Le projet de loi du Grenelle de l'environnement et le fret
C'était un de mes premiers articles, au début de l'année : le Grenelle de l'environnement. L'initiative, globalement saluée comme une réussite politique, mais dont la mise en pratique s'est révélée plus difficile que prévu, trouve maintenant son (premier) aboutissement technique. Que dit donc ce projet de loi sur le transport de fret?
L'article 10 "le transport durable des marchandises" commence par poser un objectif ambitieux et rapproché, plus 25% de part de marché des modes non routiers en 2012 (faire passer le fer et le fluvial de grosso modo 14% de part de marché pour les trafics intérieurs, à 18%). On comprend bien sûr la logique politique de la date butoir de 2012. L'objectif n'est peut-être d'ailleurs pas complètement inatteignable, même si je ne parierai pas dessus.
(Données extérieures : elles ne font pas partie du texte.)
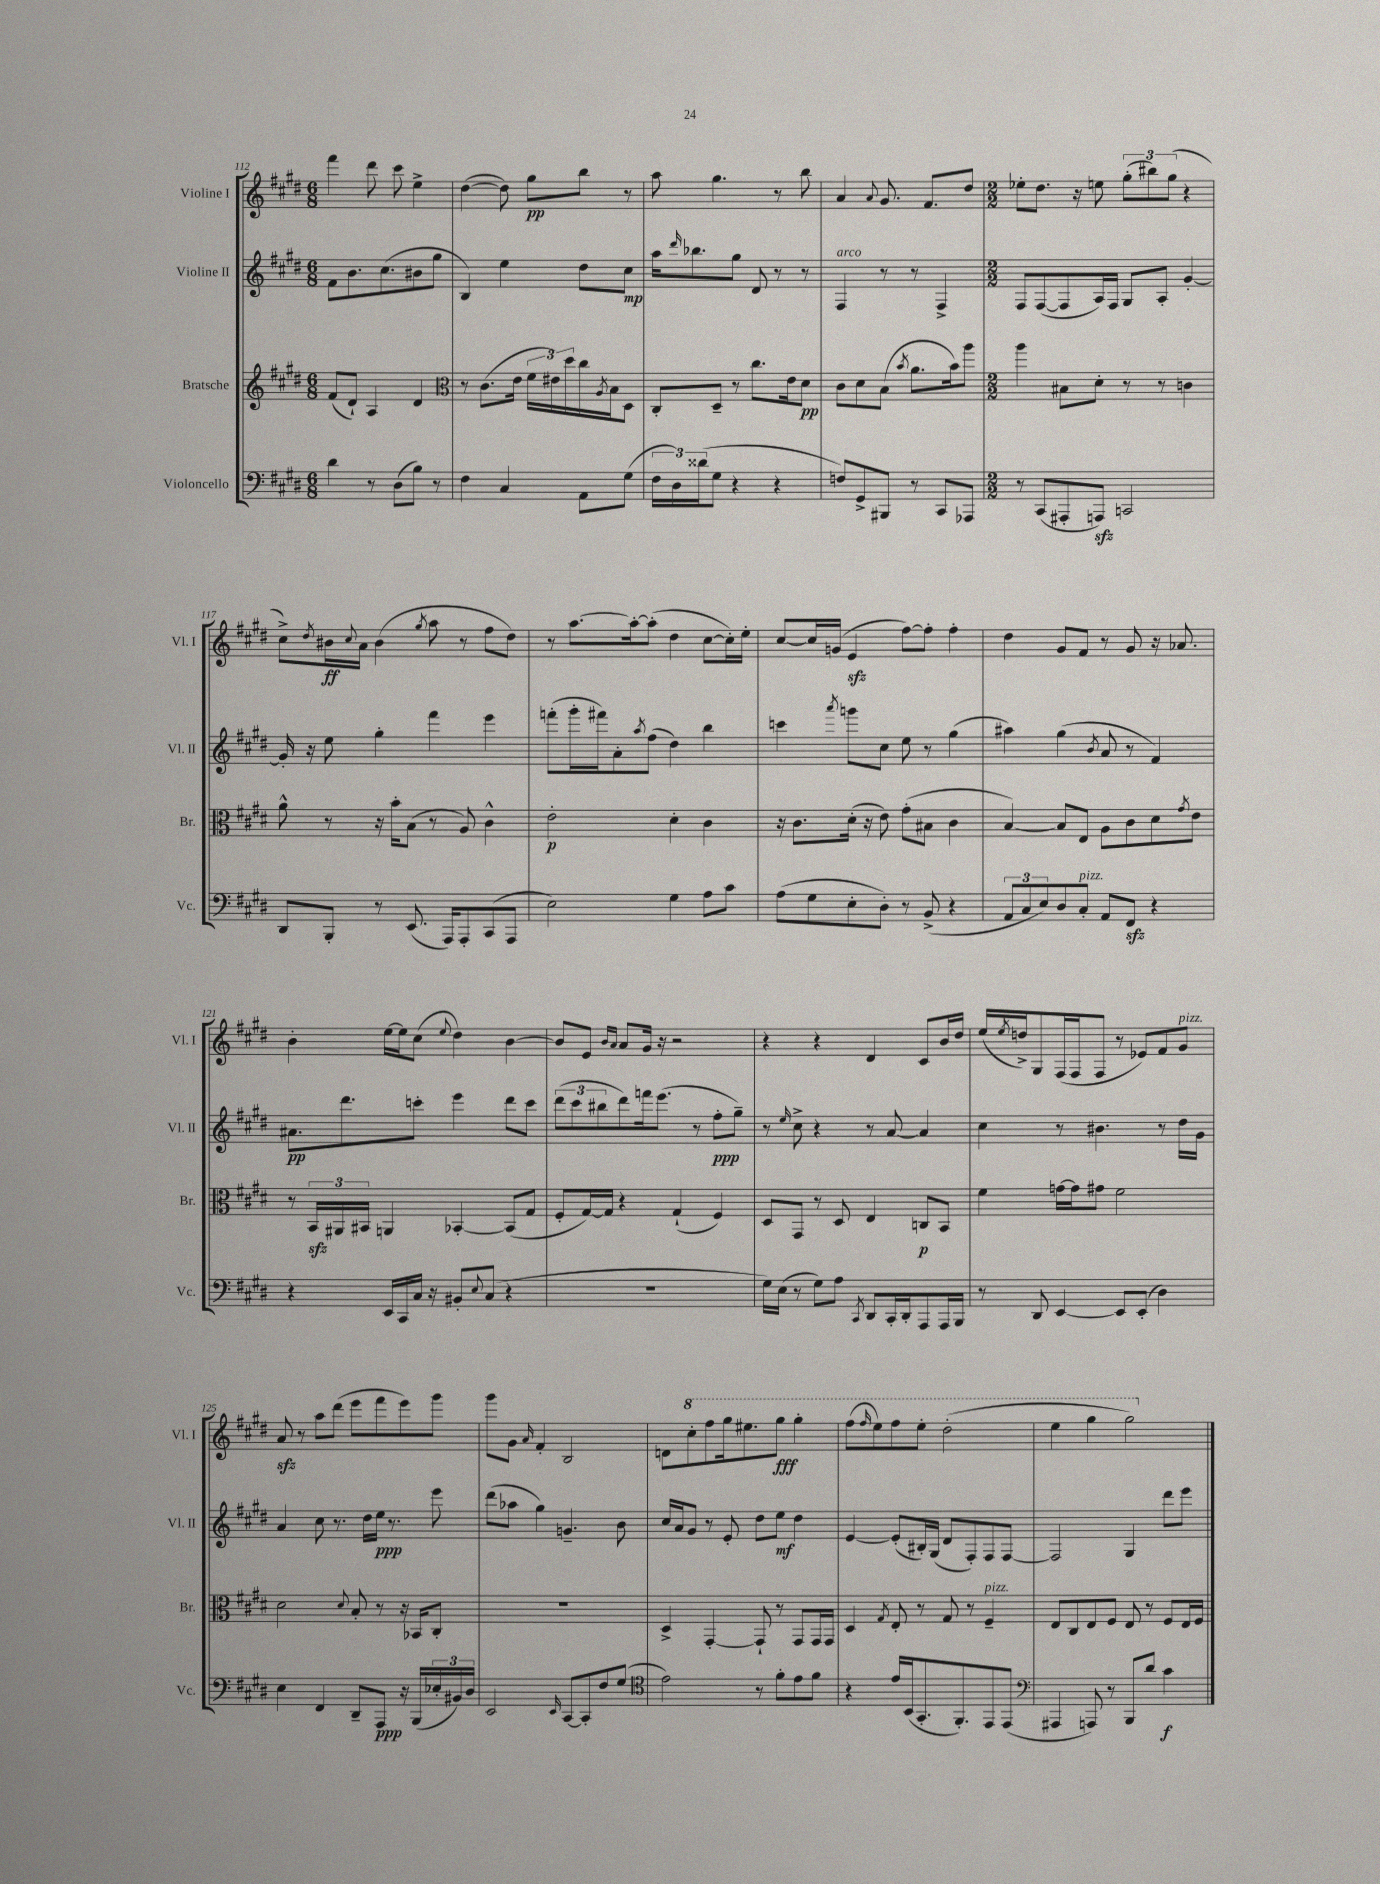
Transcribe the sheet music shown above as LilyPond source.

<<
\new StaffGroup <<
\new Staff = "s0" \with { instrumentName = "Violine I" shortInstrumentName = "Vl. I" } {
    \clef treble \key e \major \numericTimeSignature \time 6/8
    fis'''4 dis'''8 cis'''8 e''4-> |
    dis''4~( dis''8) gis''8\pp b''8 r8 |
    a''8 gis''4. r8 b''8 |
    a'4 \appoggiatura { a'8 } gis'8. fis'8. dis''8 |
    \numericTimeSignature \time 2/2 ees''8-. dis''8. r16 e''8 \tuplet 3/2 { gis''8-.( bis''8) gis''8( } r4 |
    cis''8->) \acciaccatura { dis''8 } bis'16\ff \appoggiatura { cis''8 } a'16 bis'4( \acciaccatura { gis''8 } a''8 r8 fis''8 dis''8) |
    r8 a''8.~ a''16~-. a''8-.( dis''4 cis''8~ cis''16-.) e''16-. |
    cis''8~ cis''16 g'16( e'4\sfz fis''8~) fis''8-. fis''4-. |
    dis''4 gis'8 fis'8 r8 gis'8 r16 aes'8. |
    b'4-. e''16~ e''16 cis''8( \appoggiatura { e''8 } dis''4) b'4~ |
    b'8 e'8 \grace { b'16 a'16 } a'8 gis'16 r16 r2 |
    r4 r4 dis'4 cis'8 b'16 dis''16 |
    e''16( \acciaccatura { e''8 } d''16->) gis8 fis16( fis16 fis8 r8 ees'8) fis'8 gis'8^\markup { \italic "pizz." } |
    a'8\sfz r8 a''8 dis'''8( e'''8 fis'''8 e'''8) gis'''8 |
    gis'''8 gis'8 \grace { a'16 } fis'4-. b2 |
    d'8 \ottava #1 cis'''8-. fis'''8 gis'''16 eis'''8. gis'''8\fff gis'''4-. |
    fis'''8( \grace { fis'''16 } e'''8) fis'''8 e'''8-. dis'''2-.( |
    e'''4 gis'''4 gis'''2) \ottava #0 \bar "|." |
}
\new Staff = "s1" \with { instrumentName = "Violine II" shortInstrumentName = "Vl. II" } {
    \clef treble \key e \major \numericTimeSignature \time 6/8
    fis'8 b'8. cis''8.( bis'8 gis''8 |
    b4) e''4 dis''8 cis''8\mp |
    a''16 \grace { dis'''16 } bes''8. gis''8 dis'8 r8 r8 |
    fis4^\markup { \italic "arco" } r8 r8 fis4-> |
    \numericTimeSignature \time 2/2 fis8 fis8~( fis8 a16) fis16 gis8 a8-. gis'4~-. |
    gis'16-. r16 e''8 gis''4-. fis'''4 e'''4 |
    f'''8-.( gis'''16-. fis'''16) a'8-. \acciaccatura { a''8 } fis''8( dis''4) b''4 |
    c'''4 \acciaccatura { a'''8 } g'''8 cis''8 e''8 r8 gis''4( |
    ais''4) gis''4( \acciaccatura { b'8 } a'8 r8 fis'4) |
    ais'8.\pp dis'''8. c'''8-. e'''4 dis'''8 c'''8 |
    \tuplet 3/2 { dis'''8( cis'''8 bis''8 } dis'''8) f'''16 e'''8.( r8 fis''8-.\ppp gis''8--) |
    r8 \grace { e''16 } cis''8-> r4 r8 a'8~ a'4 |
    cis''4 r8 bis'4. r8 dis''16 gis'16 |
    a'4 cis''8 r8. dis''16 e''16\ppp r8. e'''8 |
    dis'''8( aes''8 gis''4) g'4.-- b'8 |
    cis''16 a'16 gis'8 r8 e'8-. dis''8 e''8\mf dis''4 |
    e'4~ e'8-.( bis16-.) gis16( dis'8 fis8-.) fis8 fis8~ |
    fis2 gis4 dis'''8 e'''8 \bar "|." |
}
\new Staff = "s2" \with { instrumentName = "Bratsche" shortInstrumentName = "Br." } {
    \clef treble \key e \major \numericTimeSignature \time 6/8
    fis'8( dis'8-!) a4 dis'4 |
    \clef alto r8 cis'8.( e'16 \tuplet 3/2 { fis'16 eis'16) dis''16 } cis''16 \acciaccatura { a8 } b16 dis8 |
    cis8-. dis8-- r8 cis''8. e'16 dis'8\pp |
    cis'8 dis'8 b8( \acciaccatura { b'8 } a'8. b'16) a''8 |
    \numericTimeSignature \time 2/2 a''4 bis8 dis'8-. r8 r8 c'4 |
    a'8-^ r8 r16 b'16-. b8( r8 a8) cis'4-^ |
    e'2-.\p dis'4-. cis'4 |
    r16 cis'8. dis'16-.( r16 e'8) gis'8-.( bis8 cis'4 |
    b4~) b8 e8 a8 cis'8 dis'8 \acciaccatura { gis'8 } e'8 |
    r8 \tuplet 3/2 { b,16\sfz ais,16 bis,16 } a,4 bes,4~-. bes,8( gis8 |
    fis8-. gis16~) gis16 r4 gis4-!( fis4) |
    dis8 gis,8 r8 dis8 e4 c8\p b,8 |
    fis'4 g'16~ g'16 gis'8 fis'2 |
    dis'2 \appoggiatura { dis'8 } b8-. r8 r16 bes,16 cis8-. |
    R1 |
    dis4-> gis,4~-. gis,8-! r8 gis,8 gis,16 gis,16 |
    dis4 \acciaccatura { gis8 } e8-. r8 gis8 r8 fis4--^\markup { \italic "pizz." } |
    e8 cis8 e8 fis8 e8 r8 fis8 e16 fis16 \bar "|." |
}
\new Staff = "s3" \with { instrumentName = "Violoncello" shortInstrumentName = "Vc." } {
    \clef bass \key e \major \numericTimeSignature \time 6/8
    dis'4 r8 dis8( b8) r8 |
    fis4 cis4 a,8 gis8( |
    \tuplet 3/2 { fis16 dis16) disis'16( } gis8 r4 r4 |
    f8) gis,8-> bis,,8 r8 cis,8 aes,,8 |
    \numericTimeSignature \time 2/2 r8 cis,8( ais,,8-. a,,8\sfz) c,2 |
    dis,8 b,,8-. r8 e,8.( a,,16) a,,8-. cis,8( a,,8 |
    e2) gis4 a8 cis'8 |
    a8( gis8 e8-. dis8-.) r8 b,8->( r4 |
    \tuplet 3/2 { a,8 cis8 e8) } dis8 cis8-.^\markup { \italic "pizz." } a,8 fis,8\sfz r4 |
    r4 e,16 cis,16 cis16 r16 bis,8-. \appoggiatura { e8 } cis8( r4 |
    R1 |
    gis16) e16( r8 gis8) a8 \acciaccatura { cis,8 } dis,8 cis,16-. dis,16-. a,,8 a,,16 b,,16 |
    r8 dis,8 e,4~ e,8 e,8-.( dis4) |
    e4 fis,4 dis,8-- a,,8\ppp r16 b,,16( \tuplet 3/2 { ees16-. bis,16) dis16 } |
    e,2 \grace { e,16 } cis,8~ cis,8-. fis8 gis8( |
    \clef tenor e'2) r8 fis'8-. e'8 fis'8 |
    r4 e'16 b,16( gis,8.-. fis,8.-.) e,8 e,8( |
    \clef bass ais,,4 a,,8) r8 b,,8 dis'8 cis'4\f \bar "|." |
}
>>
>>
\layout { \context { \Score currentBarNumber = #112 } }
Mais sa réussite dépend en fait surtout du dynamisme des nouveaux entrants ferroviaires et de la réaction de fret SNCF, ainsi que bien sûr du prix du pétrole. Car la plupart des actions publiques envisagées (canal Seine-Nord prévu pour 2014, dossiers des autoroutes de la mer encore à l'étude, éco-taxe poids lourds prévue pour 2011, avec forte possibilité de retard, vu l'année préélectorale...) risquent de ne pas rentrer en action assez tôt pour avoir une influence à cette date.
Les principales actions publiques annoncées sont plus précisément les suivantes :
- Plus d'argent pour l'entretien des voies, avec 400 millions d'euros supplémentaires (150% d'augmentation). C'est nécessaire, vu l'état du réseau, encore stigmatisé récemment dans un rapport de la Cour des Comptes, et cela permettra de faire passer des trains de 1000 m sur les deux axes principaux Nord-Sud (la Deutsche Bahn est dépassée!).
- Financement de l'autoroute ferroviaire Atlantique et prolongement de l'autoroute ferroviaire des Alpes, avec 100 millions d'euros à la clé, moitié pour l'investissement sur les lignes (mais avec 15 ouvrages à traiter rien que pour mettre au bon gabarit la ligne atlantique, 50 millions d'euros c'est peut-être un peu court), moitié pour l'investissement des quais. Je n'en remettrai pas une couche par rapport à mes articles précédents, mais force est de constater que l'entreprise Modalhor est très forte pour trouver des financements.
-Financement à hauteur de 80 millions d'euros « au maximum » des autoroutes de la mer.
-Encouragement (sans budget pour l'instant) des OFP et des projets de TGV fret.
-Annonce d'une dotation budgétaire en faveur de l'utilisation du transport combiné (avec, ce qui était déjà prévu il me semble, la possibilité pour les opérateurs de transport combiné de réserver eux-mêmes leurs sillons).
-Objectif non daté et non encore financé de "doublement de la part de marché du fret non-routier pour les acheminements à destination et en provenance des ports".
-Instauration de péages sans arrêt pour les camions (faire arrêter et repartir le véhicule brûle plusieurs litres de gasoil à chaque fois).
-Taxe kilométrique pour les camions dès 2011, sur le réseau secondaire.
Bref, on ne peut pas prétendre que le gouvernement manque de volontarisme. Si certaines politiques d'encouragement restent vagues, le financement de plusieurs actions est déjà très précis, et important. Mais ce financement va t'il toujours sur les bons projets ? Pas sûr, mais en tout cas l'esprit du Grenelle semble respecté, et c'est sans doute ça le plus important d'un point de vue politique.
Par contre, en tant que citoyen, il me semble qu'il faudrait demander une certaine garantie de résultat (raisonnable) aux entreprises de transport qui bénéficient directement ou indirectement (cas de mise au gabarit des voies de chemin de fer pour l'autoroute ferroviaire) de financements publics, à l'instar de ce qui peut se faire lors des appels d'offre pour certaines concessions. C'est difficile pour les entreprises en questions, qui lancent des services innovants sans avoir donc déjà un retour d'expérience, mais c'est sans doute nécessaire pour éviter de gaspiller trop d'argent.